The dead air lasted only a moment, though it seemed longer.

"You want me to spy on General Kosigan, sir?"

"I want you to follow my orders," Orlov replied. "I'll assume you were repeating them rather than questioning them."

"Yes, sir, I was, sir," said Zilash. "Thank you."

When Orlov hung up, he told himself he was wrong about the plane, that this was one of those drills the CIA occasionally ran to see how the Russians would react if they thought the crew of one of their planes or ships had become agents-in-place— operatives recruited to provide information about their own spheres of activity. There was nothing worse in any military confrontation than for commanders to start doubting the loyalty of their own troops.

But instinct argued against that, helped along by caution. Assuming the plane was from the U.S. or NATO, he considered possible destinations. If it were headed for the U.S., it would have gone over the Arctic or across the Atlantic. To reach the Far East, it would have used the air lanes in the south. He thought back to his last conversation with Rossky, and to the question that seemed to have only one answer. Why use a Russian plane unless they were planning to go somewhere in Russia? And where in eastern Russia could they possibly want to go?

That question, too, seemed to have only one answer, and Orlov didn't like it.

He punched in 22. A deep voice rumbled from the phone.

"Operations Support Officer Fyodor Buriba.
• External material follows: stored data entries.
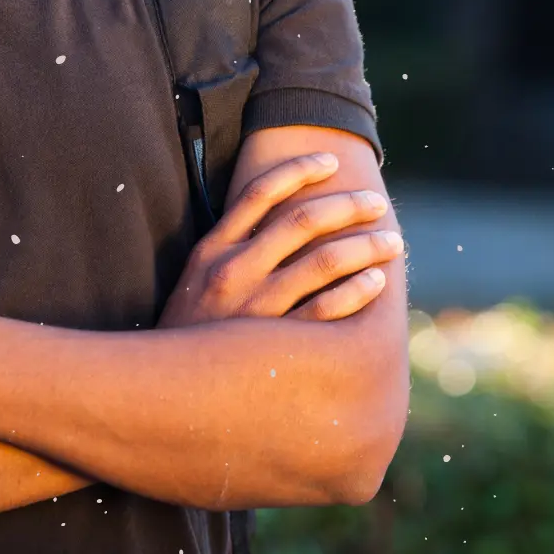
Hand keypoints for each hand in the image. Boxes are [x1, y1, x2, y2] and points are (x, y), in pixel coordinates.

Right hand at [158, 152, 401, 328]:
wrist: (163, 392)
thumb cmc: (186, 334)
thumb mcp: (193, 281)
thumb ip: (226, 250)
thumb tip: (273, 221)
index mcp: (212, 249)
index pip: (260, 192)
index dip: (299, 169)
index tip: (330, 161)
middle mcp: (234, 270)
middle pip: (303, 221)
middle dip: (347, 206)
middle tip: (377, 203)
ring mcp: (256, 307)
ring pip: (324, 261)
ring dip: (365, 246)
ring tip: (391, 241)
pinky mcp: (275, 346)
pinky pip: (327, 312)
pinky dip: (357, 291)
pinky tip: (377, 281)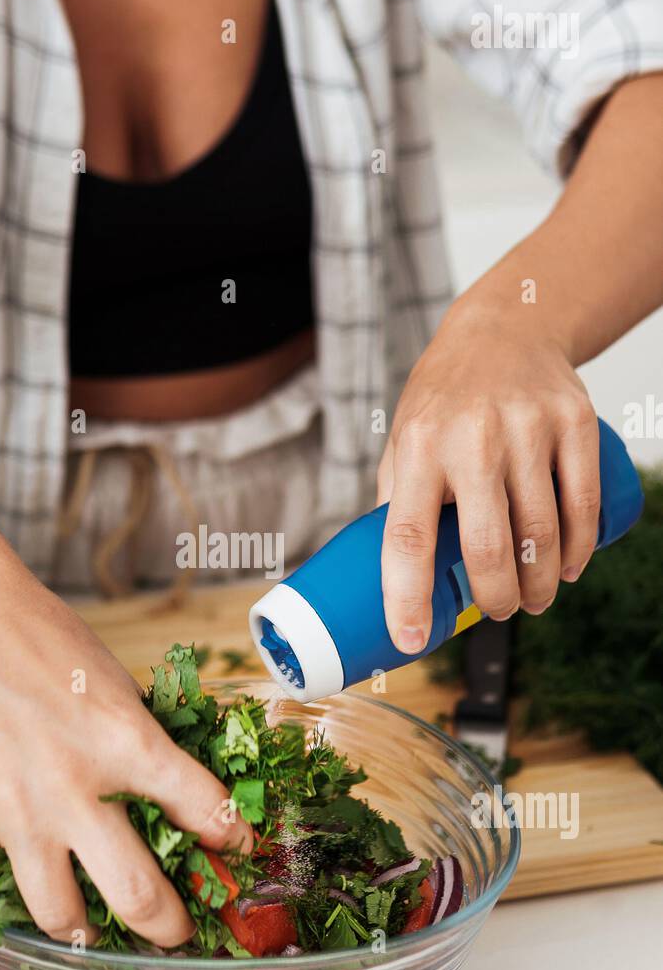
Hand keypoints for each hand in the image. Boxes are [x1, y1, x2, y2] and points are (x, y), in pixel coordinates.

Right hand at [0, 564, 251, 946]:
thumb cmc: (49, 646)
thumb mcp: (119, 688)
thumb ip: (146, 751)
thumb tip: (184, 810)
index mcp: (128, 743)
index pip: (206, 811)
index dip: (231, 840)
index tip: (235, 850)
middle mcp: (75, 787)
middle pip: (140, 898)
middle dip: (168, 928)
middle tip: (174, 932)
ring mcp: (16, 811)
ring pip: (64, 918)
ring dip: (88, 930)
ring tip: (93, 926)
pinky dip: (13, 887)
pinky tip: (23, 873)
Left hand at [375, 300, 600, 652]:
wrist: (504, 328)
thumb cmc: (444, 400)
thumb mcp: (403, 439)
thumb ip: (396, 502)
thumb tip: (388, 578)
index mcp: (417, 449)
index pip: (406, 537)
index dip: (407, 598)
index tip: (411, 641)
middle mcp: (471, 438)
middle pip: (487, 547)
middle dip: (496, 600)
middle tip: (499, 613)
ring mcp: (526, 428)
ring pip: (540, 534)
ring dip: (539, 585)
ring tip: (534, 601)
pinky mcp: (572, 422)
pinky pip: (581, 503)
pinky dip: (578, 549)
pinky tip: (569, 569)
"Fyodor, this is General Orlov. Please contact Dr. Sagdeev at the Russian Space Research Institute and get me a summary of U.S. and NATO satellite activity from nine P.M. until one A.M. this morning, covering the area of eastern Russia between the Sea of Okhotsk and the Aldan Plateau, as far south as the Sea of Japan."

"At once," said Buriba. "Do you want just the prime coverage— global positioning system reports and the times the data was downloaded, or do you also want the electro-optical sensor reports, isoelectric focus—"
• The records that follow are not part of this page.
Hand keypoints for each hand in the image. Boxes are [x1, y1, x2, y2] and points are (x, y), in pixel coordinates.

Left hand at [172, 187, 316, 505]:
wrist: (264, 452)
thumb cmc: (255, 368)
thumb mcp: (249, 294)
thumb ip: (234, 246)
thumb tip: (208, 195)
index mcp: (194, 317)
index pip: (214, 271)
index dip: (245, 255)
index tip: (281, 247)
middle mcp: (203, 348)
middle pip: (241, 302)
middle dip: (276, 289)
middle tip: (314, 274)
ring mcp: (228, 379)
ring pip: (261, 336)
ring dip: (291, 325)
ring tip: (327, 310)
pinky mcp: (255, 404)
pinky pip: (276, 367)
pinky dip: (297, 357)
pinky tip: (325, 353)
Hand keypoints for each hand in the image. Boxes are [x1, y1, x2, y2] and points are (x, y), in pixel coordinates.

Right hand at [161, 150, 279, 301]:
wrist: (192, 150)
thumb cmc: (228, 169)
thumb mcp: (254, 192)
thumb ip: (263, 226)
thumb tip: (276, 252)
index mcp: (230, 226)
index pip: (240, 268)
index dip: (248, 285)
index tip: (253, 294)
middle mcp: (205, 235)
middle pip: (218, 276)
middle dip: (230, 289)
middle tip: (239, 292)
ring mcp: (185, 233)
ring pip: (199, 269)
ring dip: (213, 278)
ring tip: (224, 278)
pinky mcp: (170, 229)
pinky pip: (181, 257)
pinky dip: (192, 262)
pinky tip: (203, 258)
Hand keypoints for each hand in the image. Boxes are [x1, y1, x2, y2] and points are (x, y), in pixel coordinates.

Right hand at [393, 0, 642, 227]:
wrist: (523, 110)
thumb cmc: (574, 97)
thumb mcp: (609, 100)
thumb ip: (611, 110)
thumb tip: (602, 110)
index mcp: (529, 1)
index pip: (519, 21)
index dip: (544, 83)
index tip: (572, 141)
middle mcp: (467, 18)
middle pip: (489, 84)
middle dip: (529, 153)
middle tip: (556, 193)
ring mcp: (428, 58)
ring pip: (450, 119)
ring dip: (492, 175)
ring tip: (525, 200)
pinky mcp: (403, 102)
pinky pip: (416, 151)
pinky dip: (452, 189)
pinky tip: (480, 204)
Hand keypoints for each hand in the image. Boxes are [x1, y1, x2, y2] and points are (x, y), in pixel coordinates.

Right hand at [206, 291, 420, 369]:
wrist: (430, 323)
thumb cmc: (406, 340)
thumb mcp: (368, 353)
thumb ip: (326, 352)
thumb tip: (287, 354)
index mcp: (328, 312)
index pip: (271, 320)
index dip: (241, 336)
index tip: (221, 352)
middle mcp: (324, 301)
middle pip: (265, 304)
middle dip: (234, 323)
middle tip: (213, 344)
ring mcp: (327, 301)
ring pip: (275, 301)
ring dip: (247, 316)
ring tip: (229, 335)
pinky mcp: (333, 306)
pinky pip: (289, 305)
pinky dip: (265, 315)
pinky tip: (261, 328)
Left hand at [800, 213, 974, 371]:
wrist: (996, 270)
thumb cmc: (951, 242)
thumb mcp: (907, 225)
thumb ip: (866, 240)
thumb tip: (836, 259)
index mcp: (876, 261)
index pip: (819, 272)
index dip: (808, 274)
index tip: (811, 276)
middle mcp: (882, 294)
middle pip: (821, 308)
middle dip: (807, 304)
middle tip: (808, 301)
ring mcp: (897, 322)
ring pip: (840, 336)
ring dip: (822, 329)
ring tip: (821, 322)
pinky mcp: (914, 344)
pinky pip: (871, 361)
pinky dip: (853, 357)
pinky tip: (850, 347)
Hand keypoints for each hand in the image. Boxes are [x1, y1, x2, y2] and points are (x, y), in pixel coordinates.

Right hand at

"Prime coverage will be enough," Orlov said. "When you have that, correlate the data with the time the goods were transferred from the Gulfstream to the train in Vladivostok and see whether any of the satellites might have seen it."

"Yes, sir."

Buriba hung up, and Orlov sat back and gazed up at the black ceiling. Albert Sagdeev's Office of Space Debris Reconnaissance at the Russian Space Research Institute had been established to track the increasing numbers of discarded boosters, abandoned spacecraft, and dead satellites orbiting the earth and presenting real hazards for space travelers. But in 1982 its staff of five was doubled and it was also charged with clandestinely studying U.S., European, and Chinese spy satellites. Sagdeev's computers were tied to uplinks across the nation, and watched whenever the satellites transmitted data. Though most of it was digitally scrambled and couldn't be reconstructed, at least the Russians knew who was watching what and when.

It was conceivable— no, likely, the more Orlov thought about it— that the increase of Russian troop movements over the past few days would have caused the U.S. and Europe to keep a closer eye on military facilities like the naval base in Vladivostok. And in so doing, they may have seen the transfer of the crates from the jet to the train.

But why should that attract enough attention to send a plane after it? he wondered. Especially when the train could be watched from space, if all the U.S. or Europe wanted to do was follow it.

If the plane intended to meet the train, it would probably want to spend as little time over Russian territory as possible. That meant an approach from the east, which gave his son anywhere from ten to fourteen hours to prepare.

Still, it was a dangerous undertaking for whoever was running the 76T, and the question remained. Why would anyone bother?

Despite all that was going on, Orlov knew he had to find out why the cargo was so important. He knew there was only one way to do that.